I'll follow this up with people interested in hybrid graphics specifically, as I can no longer reproduce the original issue after updating to the latest post-beta release.

Comment 4 Craig Ringer 2011-10-17 09:05:26 UTC
Created attachment 528491 [details]
Xorg.0.log

Comment 5 Craig Ringer 2011-10-17 09:25:31 UTC
For anyone else who finds this bug on Google because of matches to the log output above; just rmmod or blacklist the `radeon' drm driver and you should find your machine no longer minds the hardware vanishing. Simply:

rmmod radeon

... or to prevent its loading on boot:

echo "blacklist radeon" | sudo tee /etc/modprobe.d/radeon.conf

Of course you'll have to remember you've blacklisted the driver if/when hybrid graphics support starts turning up in Xorg but combined with acpi_call this'll keep your power use sane while preserving decent suspend/resume in the mean time.

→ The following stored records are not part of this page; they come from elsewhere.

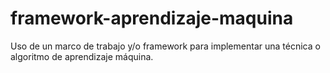# framework-aprendizaje-maquina
Uso de un marco de trabajo y/o framework para implementar una técnica o algoritmo de aprendizaje máquina.
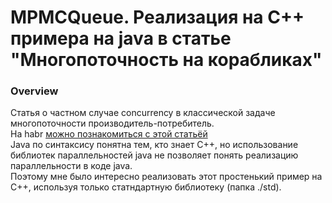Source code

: # MPMCQueue. Реализация на C++ примера на java в статье "Многопоточность на корабликах"

### Overview
Статья о частном случае concurrency в классической задаче многопоточности производитель-потребитель.  
На habr [можно познакомиться с этой статьёй][ship_article]  
Java по синтаксису понятна тем, кто знает C++, но использование библиотек параллельностей java не позволяет понять реализацию параллельности в коде java.  
Поэтому мне было интересно реализовать этот простенький пример на C++, используя только статндартную библиотеку (папка ./std).


  [ship_article]: https://habr.com/ru/articles/352374/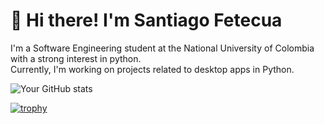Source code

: 
# 👋 Hi there! I'm Santiago Fetecua

I'm a Software Engineering student at the National University of Colombia with a strong interest in python.  
Currently, I'm working on projects related to desktop apps in Python.

![Your GitHub stats](https://github-readme-stats.vercel.app/api?username=Santi798&show_icons=true&theme=radical)

[![trophy](https://github-profile-trophy.vercel.app/?username=Santi798&theme=onedark)](https://github.com/ryo-ma/github-profile-trophy)
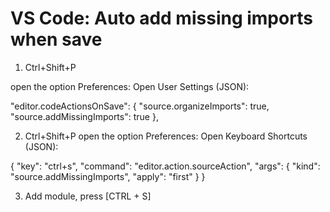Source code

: # VS Code: Auto add missing imports when save

1. Ctrl+Shift+P

open the option Preferences: Open User Settings (JSON):

"editor.codeActionsOnSave": { "source.organizeImports": true, "source.addMissingImports": true },

2. Ctrl+Shift+P open the option Preferences: Open Keyboard Shortcuts (JSON):

{ "key": "ctrl+s", "command": "editor.action.sourceAction", "args": { "kind": "source.addMissingImports", "apply": "first" } }

3. Add module, press \[CTRL + S]
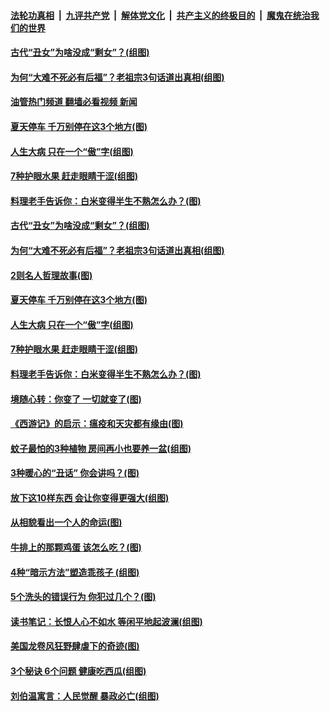 ####  [法轮功真相](../../../../basic/blob/master/README.md?t=07061531) &nbsp;|&nbsp; [九评共产党](../../../../9ping.md/blob/master/README.md?t=07061531) &nbsp;|&nbsp; [解体党文化](../../../../jtdwh.md/blob/master/README.md?t=07061531)  &nbsp;|&nbsp; [共产主义的终极目的](../../../../gczydzjmd.md/blob/master/README.md?t=07061531) &nbsp;|&nbsp; [魔鬼在统治我们的世界](../../../../mgztzwmdsj.md/blob/master/README.md?t=07061531) 

#### [古代“丑女”为啥没成“剩女”？(组图)](../pages/p8/1011019.md?t=07061531) 

#### [为何“大难不死必有后福”？老祖宗3句话道出真相(组图)](../pages/p8/1010986.md?t=07061531) 

#### [油管热门频道 翻墙必看视频 新闻](http://45.76.130.85:81/youtube.html?07061531)

#### [夏天停车 千万别停在这3个地方(图)](../pages/p8/1010514.md?t=07061531) 

#### [人生大病 只在一个“傲”字(组图)](../pages/p8/1010891.md?t=07061531) 

#### [7种护眼水果 赶走眼睛干涩(组图)](../pages/p8/1010842.md?t=07061531) 

#### [料理老手告诉你：白米变得半生不熟怎么办？(图)](../pages/p8/1010785.md?t=07061531) 

#### [古代“丑女”为啥没成“剩女”？(组图)](../pages/p8/1011019.md?t=07061531) 

#### [为何“大难不死必有后福”？老祖宗3句话道出真相(组图)](../pages/p8/1010986.md?t=07061531) 

#### [2则名人哲理故事(图)](../pages/p8/1010421.md?t=07061531) 

#### [夏天停车 千万别停在这3个地方(图)](../pages/p8/1010514.md?t=07061531) 

#### [人生大病 只在一个“傲”字(组图)](../pages/p8/1010891.md?t=07061531) 

#### [7种护眼水果 赶走眼睛干涩(组图)](../pages/p8/1010842.md?t=07061531) 

#### [料理老手告诉你：白米变得半生不熟怎么办？(图)](../pages/p8/1010785.md?t=07061531) 

#### [境随心转：你变了 一切就变了(图)](../pages/p8/1010416.md?t=07061531) 

#### [《西游记》的启示：瘟疫和天灾都有缘由(图)](../pages/p8/1010586.md?t=07061531) 

#### [蚊子最怕的3种植物 房间再小也要养一盆(组图)](../pages/p8/1010515.md?t=07061531) 

#### [3种暖心的“丑话” 你会讲吗？(图)](../pages/p8/1010661.md?t=07061531) 

#### [放下这10样东西 会让你变得更强大(组图)](../pages/p8/1010760.md?t=07061531) 

#### [从相貌看出一个人的命运(图)](../pages/p8/1010735.md?t=07061531) 

#### [牛排上的那颗鸡蛋 该怎么吃？(图)](../pages/p8/1010595.md?t=07061531) 

#### [4种“暗示方法”塑造乖孩子 (组图)](../pages/p8/1010512.md?t=07061531) 

#### [5个洗头的错误行为 你犯过几个？(图)](../pages/p8/1010189.md?t=07061531) 

#### [读书笔记：长恨人心不如水 等闲平地起波澜(组图)](../pages/p8/1009456.md?t=07061531) 

#### [美国龙卷风狂野肆虐下的奇迹(图)](../pages/p8/1010580.md?t=07061531) 

#### [3个秘诀 6个问题 健康吃西瓜(组图)](../pages/p8/1010521.md?t=07061531) 

#### [刘伯温寓言：人民觉醒 暴政必亡(组图)](../pages/p8/1010564.md?t=07061531) 

<img src='http://gfw-breaker.win/goodnews/indexes/p8.md' width='0px' height='0px'/>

Comment 6 Craig Ringer 2012-05-09 09:01:39 UTC
I no longer have access to this machine so I won't be able to follow up on this.

BTW, you can use the acpi_call module to power-down the Radeon hardware. 

https://github.com/mkottman/acpi_call

See eg:

http://cisight.com/switch-off-ati-vga-in-dual-vga-with-intel-on-ubuntu-to-solve-overheat-problem/

Just suppressing the loading of the radeon module isn't enough to stop it running full-bore and hogging power. You have to shut it off. By default the BIOS inits it.